Além das unidades de saúde que atenderão no horário estendido, as demais unidades de saúde também estarão vacinando a população no horário convencional das 8h às 16h. Nesta terça-feira (4), todas as unidades permanecem vacinando das 8h às 16h.

Os profissionais de saúde estão aplicando a primeira dose para pessoas com 12 anos ou mais, segunda dose para quem tomou a primeira até o dia 14 de dezembro de 2021 e a dose reforço ou terceira dose é para os vacinados com a segunda até o dia 4 de setembro de 2021.

 

Repescagem

As unidades de saúde do Cancelli e São Cristóvão seguem com a repescagem da segunda dose para pessoas que por algum motivo deixaram de completar o esquema vacinal com os imunizantes CoronaVac e AstraZeneca. Na unidade do Cancelli acontece a vacinação com a CoronaVac e no São Cristóvão está disponível a AstraZeneca.

 

Influenza

Quem ainda não se imunizou contra a Influenza pode aproveitar que ainda dá tempo. A vacinação está sendo oferecida em todas as unidades de saúde de Cascavel das 8h às 16h para pessoas acima de 6 meses de idade.  As doses são remanescentes do ano anterior e para se imunizar é necessário levar carteira nacional de vacinação, CPF ou Cartão Nacional de Saúde e um documento com foto.

 

Doses para de crianças chegam na segunda quinzena de janeiro

 

Brasília – O ministro da Saúde, Marcelo Queiroga, anunciou ontem (3) que as vacinas contra a Covid-19 para crianças de 5 e 11 anos vão chegar ao Brasil na segunda quinzena de janeiro e que serão distribuídas nos mesmos moldes que é feito atualmente. A Anvisa (Agência Nacional de Vigilância Sanitária) autorizou há duas semanas, a aplicação da vacina da Pfizer para crianças e diante do aval, o Ministério da Saúde decidiu incluir as crianças no Programa Nacional de Imunização e liberar a vacinação daquelas que apresentarem prescrição médica para isso.

A medida causou reação de governadores e pelo menos 20 estados, além do Distrito Federal, já adiantaram que não irão seguir a recomendação da pasta. Nesses estados, a vacinação deverá sem feita sem exigência de pedido médico: Acre, Bahia, Ceará, Espírito Santo, Goiás, Maranhão, Mato Grosso, Mato Grosso do Sul, Minas Gerais, Pará, Paraíba, Paraná, Pernambuco, Piauí, Rio Grande do Norte, Rio Grande do Sul, Rio de Janeiro, Santa Catarina, São Paulo e Sergipe.

Nesse público o imunizante já está sendo aplicado nos Estados Unidos, Áustria, Alemanha, Chile, China e Colômbia.

 

Consulta pública

No domingo (2) foi encerrada uma consulta pública aberta pelo Ministério da Saúde sobre o assunto e nesta terça-feira haverá uma audiência pública com especialistas de diversas correntes sobre o assunto na sede da pasta, em Brasília.

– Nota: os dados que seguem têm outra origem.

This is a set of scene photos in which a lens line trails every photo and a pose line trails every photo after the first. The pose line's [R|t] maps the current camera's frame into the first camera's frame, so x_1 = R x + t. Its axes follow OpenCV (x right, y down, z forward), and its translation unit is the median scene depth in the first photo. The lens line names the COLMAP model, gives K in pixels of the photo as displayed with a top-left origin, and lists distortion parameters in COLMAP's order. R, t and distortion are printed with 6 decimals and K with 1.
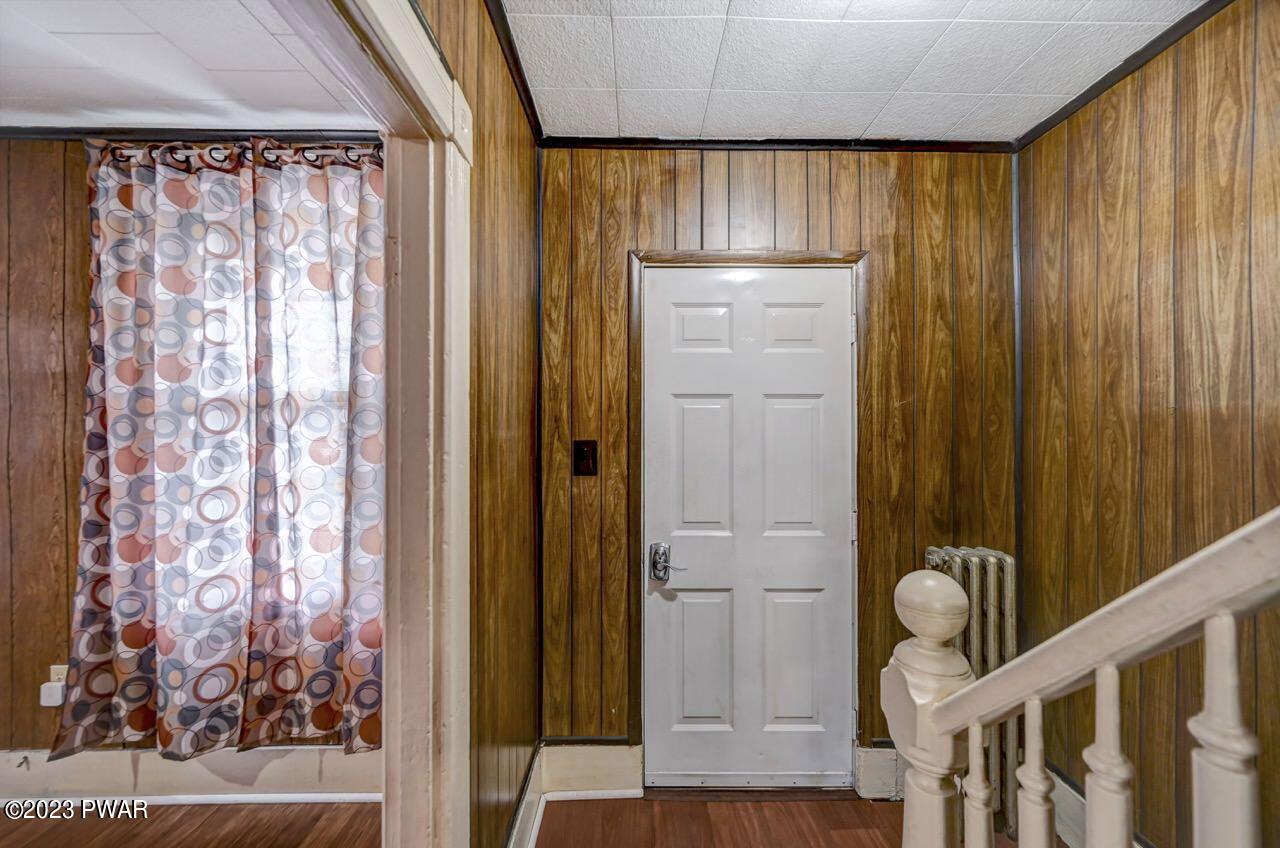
lens RADIAL K [[517.2, 0, 638.3], [0, 517.2, 424.8], [0, 0, 1]] dist [0.002193, -0.000474]
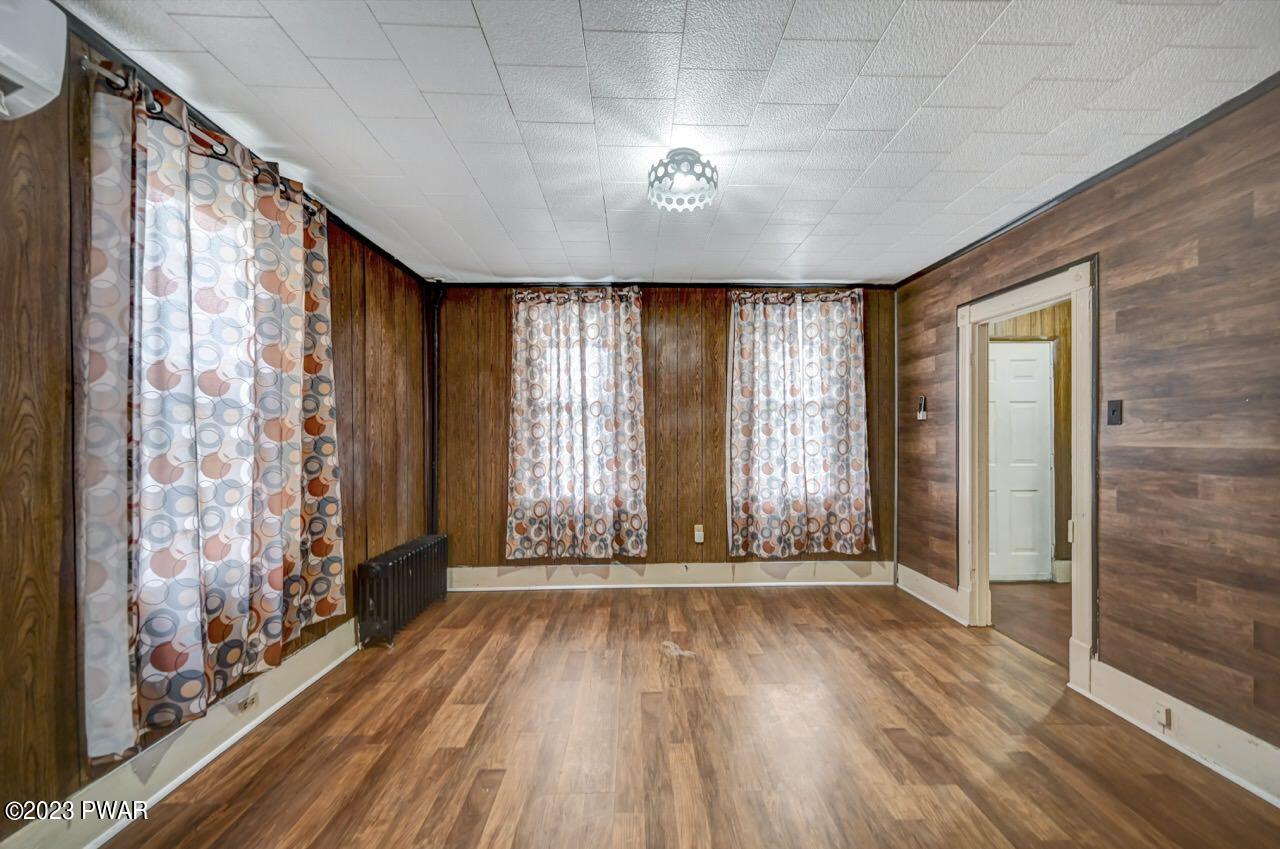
lens RADIAL K [[517.2, 0, 642.1], [0, 517.2, 435.6], [0, 0, 1]] dist [0.002193, -0.000474]
pose [[0.999919, -0.004691, 0.011848, -1.459875], [0.004664, 0.999986, 0.002358, 0.081088], [-0.011858, -0.002302, 0.999927, -1.272493]]
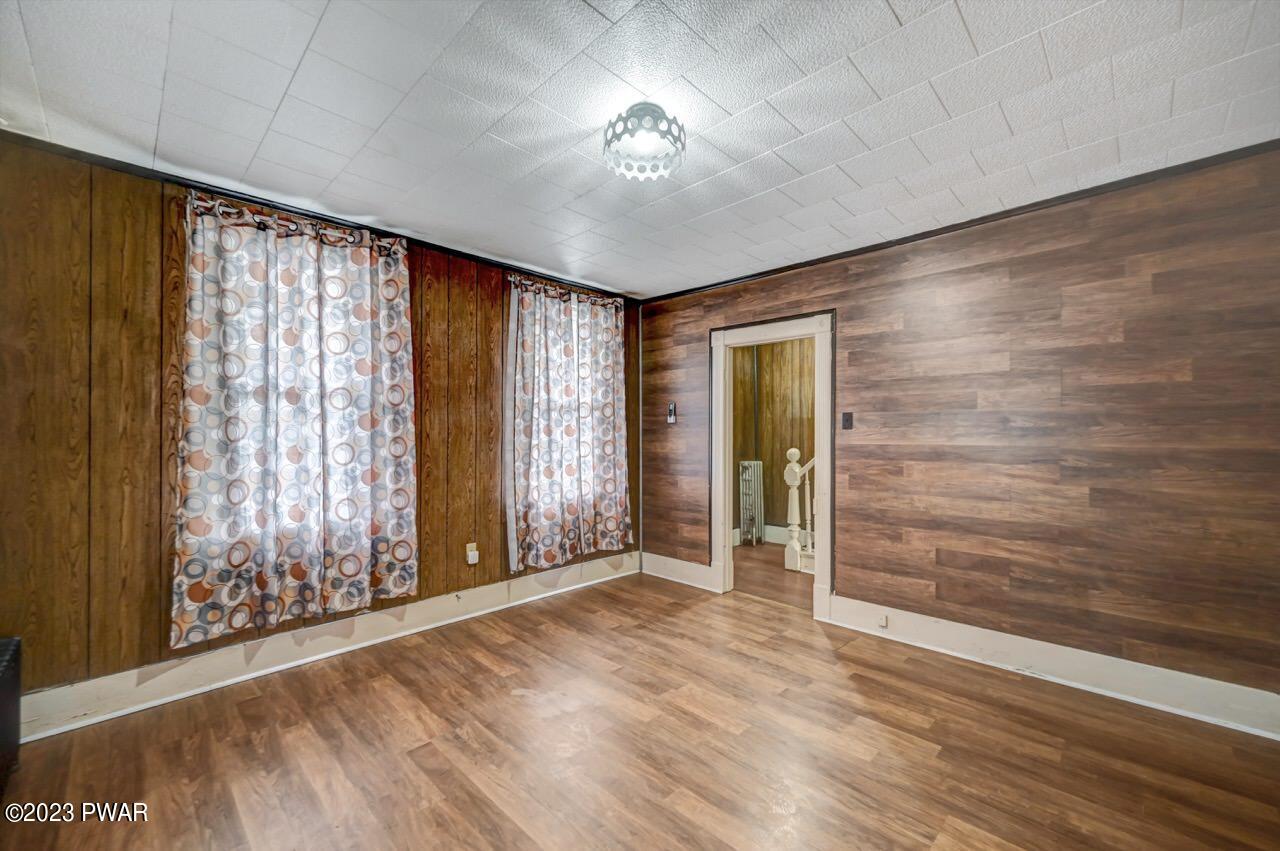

Representantes do Conselho Nacional de Secretários de Saúde (Conass) e do Conselho Nacional de Secretarias Municipais de Saúde (Conasems) participarão do debate. Na quarta-feira (5) a pasta formalizará sua decisão sobre o assunto.

Queiroga ressaltou que a medida visa oferecer aos pais as informações necessárias para que eles possam tomar as melhores decisões para os seus filhos. A consulta pública para vacinação de crianças foi contestada no STF (Supremo Tribunal Federal) pela Confederação Nacional dos Trabalhadores Metalúrgicos. Na última sexta-feira (31), a ministra Cármen Lúcia deu um prazo de cinco dias para que o presidente Jair Bolsonaro e Queiroga prestem informações sobre a medida. A confederação quer que o Supremo determine à União que a vacinação desse grupo passe a ser obrigatória e que a faixa etária seja incluída com urgência no Plano Nacional de Imunizações do Ministério da Saúde.